The transportation sector accounts for about a third of total U.S. greenhouse emissions — and passenger vehicles account for about two-thirds of transportation emissions, spewing nearly 1,200 million metric tons of “carbon dioxide equivalent” emissions each year. Technologies are available today to make significant reductions, including more efficient and less-polluting engines and transmissions, strong but lightweight materials, improved aerodynamics, and hybrid and electric vehicles.

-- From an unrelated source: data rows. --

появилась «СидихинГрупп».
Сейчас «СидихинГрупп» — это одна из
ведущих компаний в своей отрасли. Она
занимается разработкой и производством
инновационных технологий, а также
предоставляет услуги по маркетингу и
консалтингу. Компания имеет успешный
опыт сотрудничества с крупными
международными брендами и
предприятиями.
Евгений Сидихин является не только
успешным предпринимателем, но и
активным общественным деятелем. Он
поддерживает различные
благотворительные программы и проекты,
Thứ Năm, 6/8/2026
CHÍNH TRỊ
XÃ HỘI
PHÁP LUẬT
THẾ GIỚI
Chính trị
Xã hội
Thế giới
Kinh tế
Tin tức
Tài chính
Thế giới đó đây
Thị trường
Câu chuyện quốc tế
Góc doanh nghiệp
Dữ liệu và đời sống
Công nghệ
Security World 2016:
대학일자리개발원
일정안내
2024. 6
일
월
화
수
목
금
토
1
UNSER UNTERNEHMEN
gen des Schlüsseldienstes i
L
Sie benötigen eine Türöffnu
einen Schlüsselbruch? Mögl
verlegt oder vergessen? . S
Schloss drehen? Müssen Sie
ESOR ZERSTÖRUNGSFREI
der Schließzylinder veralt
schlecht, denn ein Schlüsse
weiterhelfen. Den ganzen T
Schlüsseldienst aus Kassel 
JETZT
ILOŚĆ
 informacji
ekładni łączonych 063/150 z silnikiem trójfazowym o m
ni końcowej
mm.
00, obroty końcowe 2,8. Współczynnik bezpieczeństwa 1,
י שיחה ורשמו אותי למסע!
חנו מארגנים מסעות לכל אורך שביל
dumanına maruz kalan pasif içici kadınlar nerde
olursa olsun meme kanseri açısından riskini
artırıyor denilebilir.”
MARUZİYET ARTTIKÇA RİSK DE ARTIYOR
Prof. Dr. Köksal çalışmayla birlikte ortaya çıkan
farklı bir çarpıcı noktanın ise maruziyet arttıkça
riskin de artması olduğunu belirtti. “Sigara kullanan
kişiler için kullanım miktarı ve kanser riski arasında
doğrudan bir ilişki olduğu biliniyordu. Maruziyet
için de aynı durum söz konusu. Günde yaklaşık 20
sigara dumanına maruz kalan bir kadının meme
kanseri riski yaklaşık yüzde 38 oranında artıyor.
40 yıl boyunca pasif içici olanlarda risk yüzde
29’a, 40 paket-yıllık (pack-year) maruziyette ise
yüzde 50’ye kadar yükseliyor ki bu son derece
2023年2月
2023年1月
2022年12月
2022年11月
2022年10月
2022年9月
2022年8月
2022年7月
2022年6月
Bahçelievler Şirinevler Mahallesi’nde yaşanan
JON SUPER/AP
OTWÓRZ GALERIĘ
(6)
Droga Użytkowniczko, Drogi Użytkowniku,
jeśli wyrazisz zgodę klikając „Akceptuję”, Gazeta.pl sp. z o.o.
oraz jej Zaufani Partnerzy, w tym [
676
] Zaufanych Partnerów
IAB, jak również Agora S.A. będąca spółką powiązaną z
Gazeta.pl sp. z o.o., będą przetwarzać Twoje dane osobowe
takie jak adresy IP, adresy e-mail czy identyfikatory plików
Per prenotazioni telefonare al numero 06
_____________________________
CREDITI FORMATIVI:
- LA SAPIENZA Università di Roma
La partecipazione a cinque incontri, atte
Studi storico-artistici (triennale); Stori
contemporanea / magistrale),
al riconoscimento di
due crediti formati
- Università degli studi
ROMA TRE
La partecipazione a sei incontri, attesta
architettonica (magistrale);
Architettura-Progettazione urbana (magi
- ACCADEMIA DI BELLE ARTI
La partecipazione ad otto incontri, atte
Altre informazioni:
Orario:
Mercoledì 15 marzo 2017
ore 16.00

It is vital that swift, significant reductions in greenhouse gas pollution are enacted. The effects of climate change are already upon us, manifested in sea-ice loss, drought, heat waves, sea-level rise, an increase in disease, crop failure and species extinction risk.

“An ambitious improvement in fuel economy is one of the easiest and most important steps we can take to address the climate crisis,” said Siegel. “The administration needs to set the standard at the level the law requires and the public deserves, not the level to which the auto industry will agree.”